Ada yang bilang, krisis 1998 itu krisis kredit. Sekarang beda. Ini krisis fiskal. Pemerintah defisit. Utang jatuh tempo menumpuk. Pasar SBN semakin rapuh. Bank dipaksa menolong. BI terjepit.
Dan memang BI terjepit. Kalau ia membeli SBN untuk menolong pemerintah, pasar akan menuduhnya sedang "cetak uang gaya Orde Baru".
Itu berbahaya, karena inflasi bisa meledak. Tapi kalau BI cuek, kurs rupiah bisa rontok karena investor asing kabur dari pasar obligasi.

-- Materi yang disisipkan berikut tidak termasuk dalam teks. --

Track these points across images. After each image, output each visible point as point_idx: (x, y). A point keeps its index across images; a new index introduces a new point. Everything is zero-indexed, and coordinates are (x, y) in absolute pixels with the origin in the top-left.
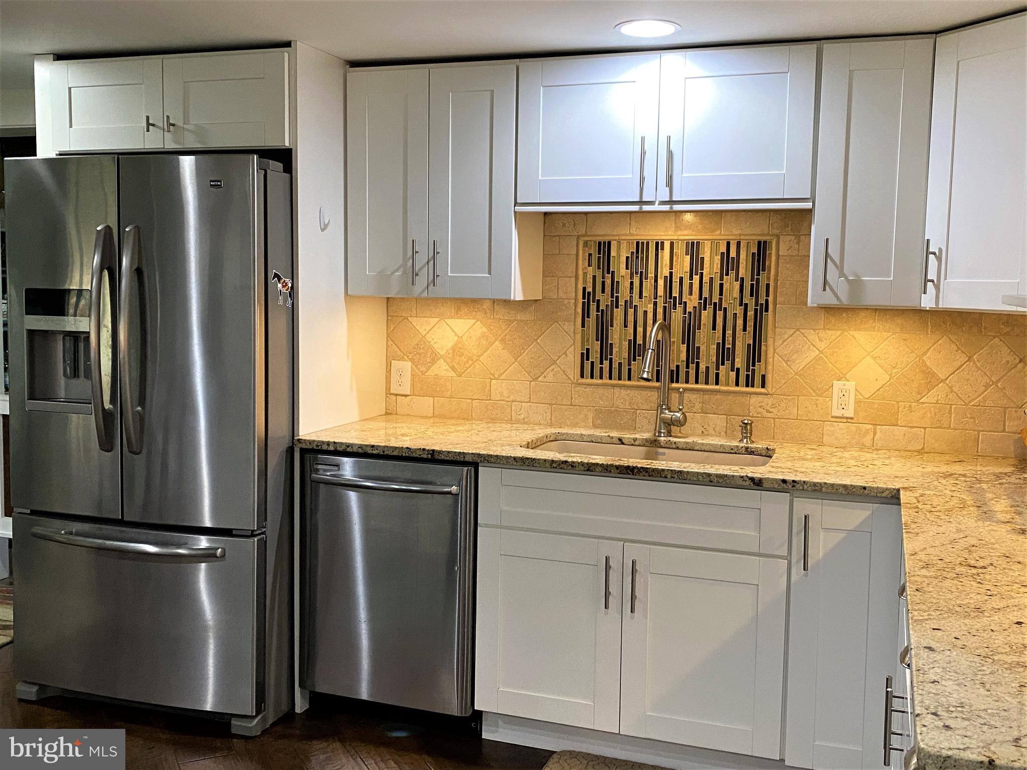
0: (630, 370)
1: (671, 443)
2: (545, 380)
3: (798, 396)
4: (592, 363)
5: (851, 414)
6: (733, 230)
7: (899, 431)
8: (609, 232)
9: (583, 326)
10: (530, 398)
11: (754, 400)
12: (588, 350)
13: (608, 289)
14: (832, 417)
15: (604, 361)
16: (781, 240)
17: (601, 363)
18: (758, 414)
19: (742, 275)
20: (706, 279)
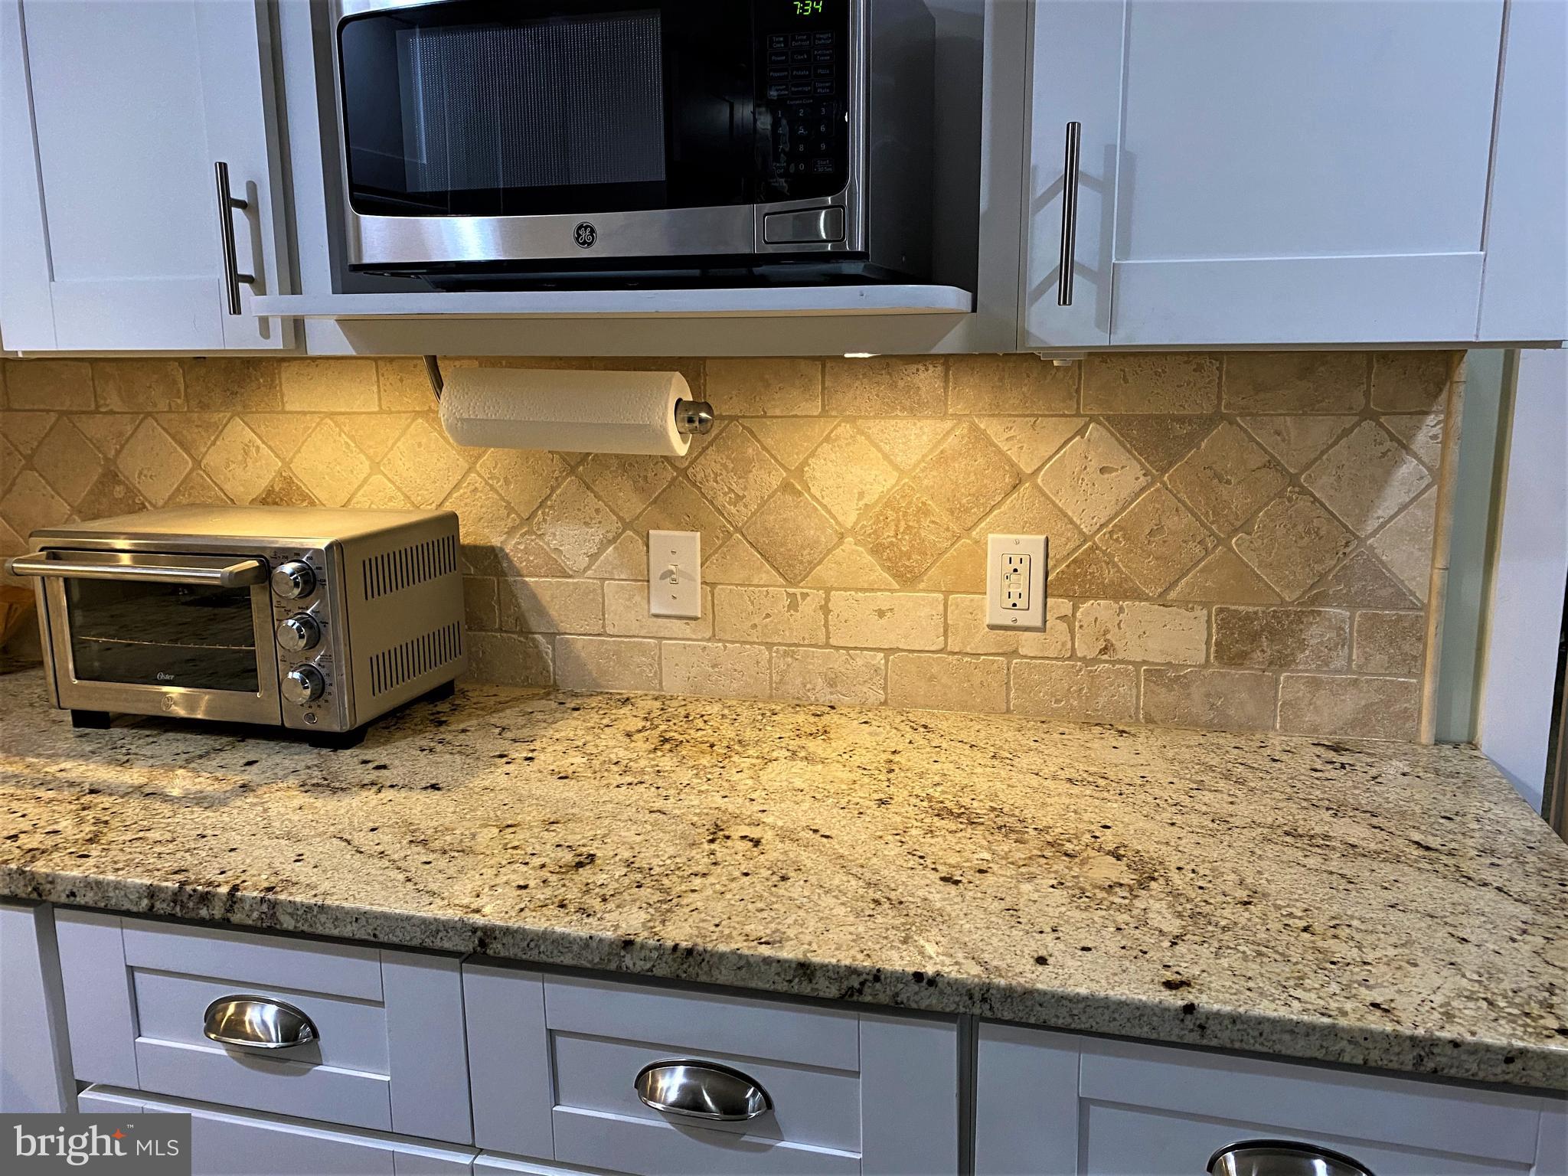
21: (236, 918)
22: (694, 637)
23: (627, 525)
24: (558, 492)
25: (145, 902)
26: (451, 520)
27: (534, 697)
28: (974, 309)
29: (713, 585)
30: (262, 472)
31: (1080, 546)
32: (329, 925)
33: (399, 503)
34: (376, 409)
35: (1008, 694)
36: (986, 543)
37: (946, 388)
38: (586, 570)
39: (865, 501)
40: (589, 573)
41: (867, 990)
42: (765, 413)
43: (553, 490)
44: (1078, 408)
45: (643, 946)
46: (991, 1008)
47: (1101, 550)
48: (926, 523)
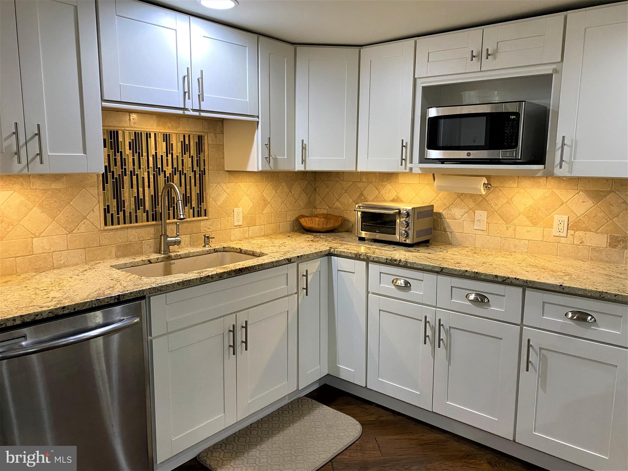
0: (136, 216)
1: (178, 256)
2: (78, 232)
3: (220, 218)
4: (112, 214)
5: (240, 223)
6: (186, 128)
7: (256, 228)
8: (117, 125)
9: (104, 189)
10: (68, 247)
11: (202, 223)
12: (108, 206)
13: (119, 163)
14: (234, 226)
15: (120, 212)
16: (209, 135)
17: (118, 214)
18: (204, 230)
19: (192, 154)
20: (175, 157)
21: (400, 264)
22: (483, 234)
23: (470, 209)
24: (456, 201)
25: (385, 261)
26: (432, 206)
27: (447, 245)
28: (545, 168)
29: (489, 223)
30: (393, 195)
31: (576, 219)
32: (416, 266)
33: (421, 202)
34: (418, 183)
35: (557, 251)
36: (554, 217)
37: (546, 183)
38: (460, 218)
39: (526, 206)
40: (461, 219)
41: (507, 280)
42: (504, 186)
43: (455, 201)
44: (578, 188)
45: (469, 271)
46: (528, 284)
47: (582, 220)
48: (540, 212)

Kalau BI intervensi terus-menerus di pasar valas, cadangan devisa terkuras. Jadi, BI seperti orang yang disuruh memilih: mau kepleset di kamar mandi atau jatuh dari sepeda motor. Dua-duanya sakit.
Lalu musuh baru sektor riil pun lahir. Bukan lagi pesaing usaha, bukan pula kurs dolar yang naik-turun. Musuhnya justru pemerintah sendiri. Karena pemerintah menerbitkan SBN dengan bunga tinggi.

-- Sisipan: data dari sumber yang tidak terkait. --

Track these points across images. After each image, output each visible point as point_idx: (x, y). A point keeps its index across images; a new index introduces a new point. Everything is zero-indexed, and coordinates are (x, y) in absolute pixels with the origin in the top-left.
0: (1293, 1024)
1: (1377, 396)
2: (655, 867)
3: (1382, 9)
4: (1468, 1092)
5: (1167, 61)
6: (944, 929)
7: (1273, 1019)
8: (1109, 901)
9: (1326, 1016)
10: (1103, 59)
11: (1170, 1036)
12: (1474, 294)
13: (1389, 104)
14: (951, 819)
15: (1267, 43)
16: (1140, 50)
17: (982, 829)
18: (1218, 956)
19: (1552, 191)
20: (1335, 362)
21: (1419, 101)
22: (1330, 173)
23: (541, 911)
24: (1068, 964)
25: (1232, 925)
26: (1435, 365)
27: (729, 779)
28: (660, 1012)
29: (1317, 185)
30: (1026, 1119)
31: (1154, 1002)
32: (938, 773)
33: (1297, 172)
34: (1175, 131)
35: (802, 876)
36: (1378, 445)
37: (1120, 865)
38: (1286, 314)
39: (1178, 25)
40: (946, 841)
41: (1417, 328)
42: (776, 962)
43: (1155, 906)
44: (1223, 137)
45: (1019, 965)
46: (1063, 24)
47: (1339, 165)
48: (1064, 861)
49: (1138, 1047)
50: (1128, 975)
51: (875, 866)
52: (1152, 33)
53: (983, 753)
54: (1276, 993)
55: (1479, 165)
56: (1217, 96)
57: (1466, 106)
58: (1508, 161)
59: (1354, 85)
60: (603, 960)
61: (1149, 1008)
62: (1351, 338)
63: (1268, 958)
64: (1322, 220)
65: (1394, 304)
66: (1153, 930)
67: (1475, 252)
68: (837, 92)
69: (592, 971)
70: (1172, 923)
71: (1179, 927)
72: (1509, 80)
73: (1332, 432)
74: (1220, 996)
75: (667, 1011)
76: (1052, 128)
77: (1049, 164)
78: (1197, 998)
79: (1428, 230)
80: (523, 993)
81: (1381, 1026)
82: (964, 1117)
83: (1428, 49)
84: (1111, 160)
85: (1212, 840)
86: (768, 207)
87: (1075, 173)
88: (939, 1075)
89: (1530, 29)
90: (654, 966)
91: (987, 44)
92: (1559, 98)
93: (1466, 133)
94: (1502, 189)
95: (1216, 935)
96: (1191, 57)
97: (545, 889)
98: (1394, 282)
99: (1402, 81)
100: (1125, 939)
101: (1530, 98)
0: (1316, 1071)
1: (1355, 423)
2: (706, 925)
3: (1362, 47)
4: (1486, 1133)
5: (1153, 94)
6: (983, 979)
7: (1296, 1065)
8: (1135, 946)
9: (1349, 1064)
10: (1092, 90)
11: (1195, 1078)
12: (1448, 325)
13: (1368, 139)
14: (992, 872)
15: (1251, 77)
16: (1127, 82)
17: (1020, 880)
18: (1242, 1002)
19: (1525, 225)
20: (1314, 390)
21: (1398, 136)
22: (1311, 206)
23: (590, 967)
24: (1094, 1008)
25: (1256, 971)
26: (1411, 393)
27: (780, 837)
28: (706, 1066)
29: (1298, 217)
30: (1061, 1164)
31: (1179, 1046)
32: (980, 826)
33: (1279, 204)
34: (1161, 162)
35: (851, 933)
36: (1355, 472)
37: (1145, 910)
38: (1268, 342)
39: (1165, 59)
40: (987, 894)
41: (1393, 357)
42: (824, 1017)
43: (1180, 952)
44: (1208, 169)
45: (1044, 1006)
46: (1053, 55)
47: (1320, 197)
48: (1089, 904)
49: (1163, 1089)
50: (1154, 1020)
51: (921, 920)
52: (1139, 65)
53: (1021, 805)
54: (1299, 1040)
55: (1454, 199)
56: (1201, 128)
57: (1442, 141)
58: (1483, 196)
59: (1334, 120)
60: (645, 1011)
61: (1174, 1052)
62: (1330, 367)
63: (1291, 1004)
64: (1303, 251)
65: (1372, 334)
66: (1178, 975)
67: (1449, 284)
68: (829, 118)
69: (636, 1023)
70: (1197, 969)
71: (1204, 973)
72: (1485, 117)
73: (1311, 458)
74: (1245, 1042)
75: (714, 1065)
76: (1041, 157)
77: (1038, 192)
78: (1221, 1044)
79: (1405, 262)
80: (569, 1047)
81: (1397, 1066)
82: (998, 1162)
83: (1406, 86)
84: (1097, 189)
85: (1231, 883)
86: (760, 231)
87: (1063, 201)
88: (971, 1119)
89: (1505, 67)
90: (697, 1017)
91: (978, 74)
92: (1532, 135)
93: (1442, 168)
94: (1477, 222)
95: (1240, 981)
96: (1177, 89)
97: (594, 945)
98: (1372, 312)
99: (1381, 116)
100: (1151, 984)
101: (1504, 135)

Bank lebih suka menaruh uangnya di sana ketimbang meminjamkan ke pengusaha. Buat apa capek urus kredit UMKM dengan risiko gagal bayar, kalau bisa rebahan sambil menunggu bunga obligasi cair tiap bulan?
Begini saja: kalau dulu UMKM kalah bersaing karena kalah modal, sekarang mereka kalah karena kalah bunga. Bank-bank besar yang tadinya jadi urat nadi kredit, kini berubah jadi makelar SBN.

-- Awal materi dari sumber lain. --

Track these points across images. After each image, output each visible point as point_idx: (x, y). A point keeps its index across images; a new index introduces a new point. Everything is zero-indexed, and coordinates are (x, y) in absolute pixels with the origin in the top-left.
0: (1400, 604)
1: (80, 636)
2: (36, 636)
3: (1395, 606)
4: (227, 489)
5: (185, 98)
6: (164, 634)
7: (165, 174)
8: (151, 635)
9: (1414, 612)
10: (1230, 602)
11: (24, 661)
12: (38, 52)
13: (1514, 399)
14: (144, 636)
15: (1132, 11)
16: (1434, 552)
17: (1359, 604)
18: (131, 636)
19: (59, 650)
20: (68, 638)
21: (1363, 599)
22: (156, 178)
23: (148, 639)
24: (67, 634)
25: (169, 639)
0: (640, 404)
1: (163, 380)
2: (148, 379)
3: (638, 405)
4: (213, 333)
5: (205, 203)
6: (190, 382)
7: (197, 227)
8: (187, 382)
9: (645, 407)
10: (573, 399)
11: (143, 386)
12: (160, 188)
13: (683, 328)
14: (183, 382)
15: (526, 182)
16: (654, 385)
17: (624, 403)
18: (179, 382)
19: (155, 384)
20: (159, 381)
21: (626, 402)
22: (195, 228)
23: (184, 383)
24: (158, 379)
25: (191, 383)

Sektor riil sekarat bukan karena tidak punya ide, tapi karena likuiditasnya disedot habis oleh APBN. Kalau dianalogikan, kira-kira begini
"UMKM itu seperti tukang bakso yang nunggu pinjaman modal, tapi bank lebih sibuk melayani pemerintah yang jualan obligasi rasa sate Padang. Hasilnya, tukang bakso pun cuma bisa gigit mangkok."
Data terbaru tidak bisa dibantah. Hingga Agustus 2025, kepemilikan perbankan terhadap SBN mencapai Rp1.920 triliun, naik hampir 12% dibanding tahun lalu.